JOB ▸
Exactly reproduce each entry, leaving out nothing.

RECORDS PROVIDED ▸
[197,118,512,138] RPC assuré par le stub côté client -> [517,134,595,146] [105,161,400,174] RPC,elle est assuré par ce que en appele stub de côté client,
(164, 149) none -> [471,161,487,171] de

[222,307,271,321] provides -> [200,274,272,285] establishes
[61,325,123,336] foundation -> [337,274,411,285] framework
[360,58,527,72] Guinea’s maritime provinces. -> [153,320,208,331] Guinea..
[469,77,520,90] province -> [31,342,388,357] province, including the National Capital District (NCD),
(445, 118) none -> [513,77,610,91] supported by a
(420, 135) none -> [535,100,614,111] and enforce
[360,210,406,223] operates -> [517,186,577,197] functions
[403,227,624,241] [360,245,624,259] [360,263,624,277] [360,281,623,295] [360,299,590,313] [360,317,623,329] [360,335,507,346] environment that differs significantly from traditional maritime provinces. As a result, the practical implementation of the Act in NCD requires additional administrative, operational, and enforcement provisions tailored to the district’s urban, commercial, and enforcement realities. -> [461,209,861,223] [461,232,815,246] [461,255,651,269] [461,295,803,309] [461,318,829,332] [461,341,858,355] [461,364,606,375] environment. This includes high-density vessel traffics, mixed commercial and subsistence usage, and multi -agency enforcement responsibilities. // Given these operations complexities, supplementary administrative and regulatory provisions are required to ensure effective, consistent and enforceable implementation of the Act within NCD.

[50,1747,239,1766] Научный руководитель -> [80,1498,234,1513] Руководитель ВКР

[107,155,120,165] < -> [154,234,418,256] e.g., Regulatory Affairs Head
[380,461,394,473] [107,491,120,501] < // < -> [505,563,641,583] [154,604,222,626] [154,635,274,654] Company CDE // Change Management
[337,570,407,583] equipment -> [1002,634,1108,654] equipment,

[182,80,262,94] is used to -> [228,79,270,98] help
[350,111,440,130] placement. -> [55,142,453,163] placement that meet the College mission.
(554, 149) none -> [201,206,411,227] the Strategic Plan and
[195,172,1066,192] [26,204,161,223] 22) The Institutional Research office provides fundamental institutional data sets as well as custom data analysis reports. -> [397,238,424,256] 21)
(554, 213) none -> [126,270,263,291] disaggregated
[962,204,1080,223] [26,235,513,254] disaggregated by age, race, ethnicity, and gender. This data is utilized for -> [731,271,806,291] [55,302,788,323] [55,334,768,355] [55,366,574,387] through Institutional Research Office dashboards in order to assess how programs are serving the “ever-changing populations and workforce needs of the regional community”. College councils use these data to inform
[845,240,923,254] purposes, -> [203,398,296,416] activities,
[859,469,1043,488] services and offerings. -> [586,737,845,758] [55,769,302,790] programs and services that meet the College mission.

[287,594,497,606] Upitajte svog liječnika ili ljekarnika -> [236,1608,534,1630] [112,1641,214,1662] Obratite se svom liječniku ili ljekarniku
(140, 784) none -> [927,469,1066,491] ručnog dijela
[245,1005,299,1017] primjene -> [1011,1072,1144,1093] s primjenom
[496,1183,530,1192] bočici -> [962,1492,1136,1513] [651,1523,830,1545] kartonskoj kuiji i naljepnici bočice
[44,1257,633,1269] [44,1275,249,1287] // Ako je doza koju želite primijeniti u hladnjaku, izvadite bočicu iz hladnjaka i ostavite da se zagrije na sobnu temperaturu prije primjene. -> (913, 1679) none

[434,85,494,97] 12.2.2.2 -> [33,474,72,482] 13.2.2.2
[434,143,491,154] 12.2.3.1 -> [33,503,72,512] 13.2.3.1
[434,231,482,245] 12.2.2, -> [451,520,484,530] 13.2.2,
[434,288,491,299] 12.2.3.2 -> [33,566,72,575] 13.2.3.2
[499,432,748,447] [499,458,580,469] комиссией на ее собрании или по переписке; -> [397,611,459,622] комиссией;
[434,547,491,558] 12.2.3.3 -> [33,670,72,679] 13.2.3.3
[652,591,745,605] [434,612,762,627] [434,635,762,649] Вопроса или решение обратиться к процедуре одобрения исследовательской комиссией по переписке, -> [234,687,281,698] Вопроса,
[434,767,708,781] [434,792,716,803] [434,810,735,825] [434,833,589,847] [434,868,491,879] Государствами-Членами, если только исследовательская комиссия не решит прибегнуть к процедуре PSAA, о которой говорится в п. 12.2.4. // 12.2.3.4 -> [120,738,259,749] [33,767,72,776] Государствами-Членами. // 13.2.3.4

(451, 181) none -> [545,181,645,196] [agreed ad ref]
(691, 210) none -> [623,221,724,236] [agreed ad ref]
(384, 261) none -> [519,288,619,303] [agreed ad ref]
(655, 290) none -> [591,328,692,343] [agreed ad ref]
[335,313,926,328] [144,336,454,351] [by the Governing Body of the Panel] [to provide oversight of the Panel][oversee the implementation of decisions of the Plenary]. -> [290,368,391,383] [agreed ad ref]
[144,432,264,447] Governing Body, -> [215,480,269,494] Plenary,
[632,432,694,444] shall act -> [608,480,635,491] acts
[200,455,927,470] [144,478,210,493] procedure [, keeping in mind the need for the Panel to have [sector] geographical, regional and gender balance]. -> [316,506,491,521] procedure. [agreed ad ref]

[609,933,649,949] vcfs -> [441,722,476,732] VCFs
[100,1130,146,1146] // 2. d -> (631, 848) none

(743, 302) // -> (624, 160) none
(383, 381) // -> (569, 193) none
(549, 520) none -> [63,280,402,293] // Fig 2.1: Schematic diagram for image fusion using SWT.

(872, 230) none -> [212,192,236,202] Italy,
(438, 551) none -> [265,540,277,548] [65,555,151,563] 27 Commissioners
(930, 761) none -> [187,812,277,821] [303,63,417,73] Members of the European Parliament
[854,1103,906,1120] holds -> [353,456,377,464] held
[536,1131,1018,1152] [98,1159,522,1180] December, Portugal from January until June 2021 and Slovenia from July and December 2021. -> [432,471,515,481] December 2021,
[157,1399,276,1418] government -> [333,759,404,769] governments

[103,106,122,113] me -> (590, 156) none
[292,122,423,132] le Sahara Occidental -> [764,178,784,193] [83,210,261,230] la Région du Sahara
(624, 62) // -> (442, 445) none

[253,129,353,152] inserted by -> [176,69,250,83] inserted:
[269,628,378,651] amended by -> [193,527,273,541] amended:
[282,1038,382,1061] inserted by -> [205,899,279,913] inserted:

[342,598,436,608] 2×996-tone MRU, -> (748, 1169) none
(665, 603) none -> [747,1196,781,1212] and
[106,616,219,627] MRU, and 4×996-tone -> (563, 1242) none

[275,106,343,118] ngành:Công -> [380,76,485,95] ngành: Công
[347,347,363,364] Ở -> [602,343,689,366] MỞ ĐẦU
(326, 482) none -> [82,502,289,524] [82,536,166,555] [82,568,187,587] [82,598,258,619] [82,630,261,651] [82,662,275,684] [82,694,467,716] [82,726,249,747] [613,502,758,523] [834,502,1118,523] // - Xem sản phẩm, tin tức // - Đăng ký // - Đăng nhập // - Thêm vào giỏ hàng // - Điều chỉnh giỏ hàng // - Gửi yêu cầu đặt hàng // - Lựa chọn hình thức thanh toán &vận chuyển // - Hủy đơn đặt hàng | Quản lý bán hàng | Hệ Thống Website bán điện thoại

EXPECTED ANSWER ▸
[197,118,512,138] RPC assuré par le stub côté client -> [517,134,595,146] [105,161,400,174] RPC,elle est assuré par ce que en appele stub de côté client,
(164, 149) none -> [471,161,487,171] de

[222,307,271,321] provides -> [200,274,272,285] establishes
[61,325,123,336] foundation -> [337,274,411,285] framework
[360,58,527,72] Guinea’s maritime provinces. -> [153,320,208,331] Guinea..
[469,77,520,90] province -> [31,342,388,357] province, including the National Capital District (NCD),
(445, 118) none -> [513,77,610,91] supported by a
(420, 135) none -> [535,100,614,111] and enforce
[360,210,406,223] operates -> [517,186,577,197] functions
[403,227,624,241] [360,245,624,259] [360,263,624,277] [360,281,623,295] [360,299,590,313] [360,317,623,329] [360,335,507,346] environment that differs significantly from traditional maritime provinces. As a result, the practical implementation of the Act in NCD requires additional administrative, operational, and enforcement provisions tailored to the district’s urban, commercial, and enforcement realities. -> [461,209,861,223] [461,232,815,246] [461,255,651,269] [461,295,803,309] [461,318,829,332] [461,341,858,355] [461,364,606,375] environment. This includes high-density vessel traffics, mixed commercial and subsistence usage, and multi -agency enforcement responsibilities. // Given these operations complexities, supplementary administrative and regulatory provisions are required to ensure effective, consistent and enforceable implementation of the Act within NCD.

[50,1747,239,1766] Научный руководитель -> [80,1498,234,1513] Руководитель ВКР

[107,155,120,165] < -> [154,234,418,256] e.g., Regulatory Affairs Head
[380,461,394,473] [107,491,120,501] < // < -> [505,563,641,583] [154,604,222,626] [154,635,274,654] Company CDE // Change Management
[337,570,407,583] equipment -> [1002,634,1108,654] equipment,

[182,80,262,94] is used to -> [228,79,270,98] help
[350,111,440,130] placement. -> [55,142,453,163] placement that meet the College mission.
(554, 149) none -> [201,206,411,227] the Strategic Plan and
[195,172,1066,192] [26,204,161,223] 22) The Institutional Research office provides fundamental institutional data sets as well as custom data analysis reports. -> [397,238,424,256] 21)
(554, 213) none -> [126,270,263,291] disaggregated
[962,204,1080,223] [26,235,513,254] disaggregated by age, race, ethnicity, and gender. This data is utilized for -> [731,271,806,291] [55,302,788,323] [55,334,768,355] [55,366,574,387] through Institutional Research Office dashboards in order to assess how programs are serving the “ever-changing populations and workforce needs of the regional community”. College councils use these data to inform
[845,240,923,254] purposes, -> [203,398,296,416] activities,
[859,469,1043,488] services and offerings. -> [586,737,845,758] [55,769,302,790] programs and services that meet the College mission.

[287,594,497,606] Upitajte svog liječnika ili ljekarnika -> [236,1608,534,1630] [112,1641,214,1662] Obratite se svom liječniku ili ljekarniku
(140, 784) none -> [927,469,1066,491] ručnog dijela
[245,1005,299,1017] primjene -> [1011,1072,1144,1093] s primjenom
[496,1183,530,1192] bočici -> [962,1492,1136,1513] [651,1523,830,1545] kartonskoj kuiji i naljepnici bočice
[44,1257,633,1269] [44,1275,249,1287] // Ako je doza koju želite primijeniti u hladnjaku, izvadite bočicu iz hladnjaka i ostavite da se zagrije na sobnu temperaturu prije primjene. -> (913, 1679) none

[434,85,494,97] 12.2.2.2 -> [33,474,72,482] 13.2.2.2
[434,143,491,154] 12.2.3.1 -> [33,503,72,512] 13.2.3.1
[434,231,482,245] 12.2.2, -> [451,520,484,530] 13.2.2,
[434,288,491,299] 12.2.3.2 -> [33,566,72,575] 13.2.3.2
[499,432,748,447] [499,458,580,469] комиссией на ее собрании или по переписке; -> [397,611,459,622] комиссией;
[434,547,491,558] 12.2.3.3 -> [33,670,72,679] 13.2.3.3
[652,591,745,605] [434,612,762,627] [434,635,762,649] Вопроса или решение обратиться к процедуре одобрения исследовательской комиссией по переписке, -> [234,687,281,698] Вопроса,
[434,767,708,781] [434,792,716,803] [434,810,735,825] [434,833,589,847] [434,868,491,879] Государствами-Членами, если только исследовательская комиссия не решит прибегнуть к процедуре PSAA, о которой говорится в п. 12.2.4. // 12.2.3.4 -> [120,738,259,749] [33,767,72,776] Государствами-Членами. // 13.2.3.4

(451, 181) none -> [545,181,645,196] [agreed ad ref]
(691, 210) none -> [623,221,724,236] [agreed ad ref]
(384, 261) none -> [519,288,619,303] [agreed ad ref]
(655, 290) none -> [591,328,692,343] [agreed ad ref]
[335,313,926,328] [144,336,454,351] [by the Governing Body of the Panel] [to provide oversight of the Panel][oversee the implementation of decisions of the Plenary]. -> [290,368,391,383] [agreed ad ref]
[144,432,264,447] Governing Body, -> [215,480,269,494] Plenary,
[632,432,694,444] shall act -> [608,480,635,491] acts
[200,455,927,470] [144,478,210,493] procedure [, keeping in mind the need for the Panel to have [sector] geographical, regional and gender balance]. -> [316,506,491,521] procedure. [agreed ad ref]

[609,933,649,949] vcfs -> [441,722,476,732] VCFs
[100,1130,146,1146] // 2. d -> (631, 848) none

(743, 302) // -> (624, 160) none
(383, 381) // -> (569, 193) none
(549, 520) none -> [63,280,402,293] // Fig 2.1: Schematic diagram for image fusion using SWT.

(872, 230) none -> [212,192,236,202] Italy,
(438, 551) none -> [265,540,277,548] [65,555,151,563] 27 Commissioners
(930, 761) none -> [187,812,277,821] [303,63,417,73] Members of the European Parliament
[854,1103,906,1120] holds -> [353,456,377,464] held
[536,1131,1018,1152] [98,1159,522,1180] December, Portugal from January until June 2021 and Slovenia from July and December 2021. -> [432,471,515,481] December 2021,
[157,1399,276,1418] government -> [333,759,404,769] governments

[103,106,122,113] me -> (590, 156) none
[292,122,423,132] le Sahara Occidental -> [764,178,784,193] [83,210,261,230] la Région du Sahara
(624, 62) // -> (442, 445) none

[253,129,353,152] inserted by -> [176,69,250,83] inserted:
[269,628,378,651] amended by -> [193,527,273,541] amended:
[282,1038,382,1061] inserted by -> [205,899,279,913] inserted:

[342,598,436,608] 2×996-tone MRU, -> (748, 1169) none
(665, 603) none -> [747,1196,781,1212] and
[106,616,219,627] MRU, and 4×996-tone -> (563, 1242) none

[275,106,343,118] ngành:Công -> [380,76,485,95] ngành: Công
[347,347,363,364] Ở -> [602,343,689,366] MỞ ĐẦU
(326, 482) none -> [82,502,289,524] [82,536,166,555] [82,568,187,587] [82,598,258,619] [82,630,261,651] [82,662,275,684] [82,694,467,716] [82,726,249,747] [613,502,758,523] [834,502,1118,523] // - Xem sản phẩm, tin tức // - Đăng ký // - Đăng nhập // - Thêm vào giỏ hàng // - Điều chỉnh giỏ hàng // - Gửi yêu cầu đặt hàng // - Lựa chọn hình thức thanh toán &vận chuyển // - Hủy đơn đặt hàng | Quản lý bán hàng | Hệ Thống Website bán điện thoại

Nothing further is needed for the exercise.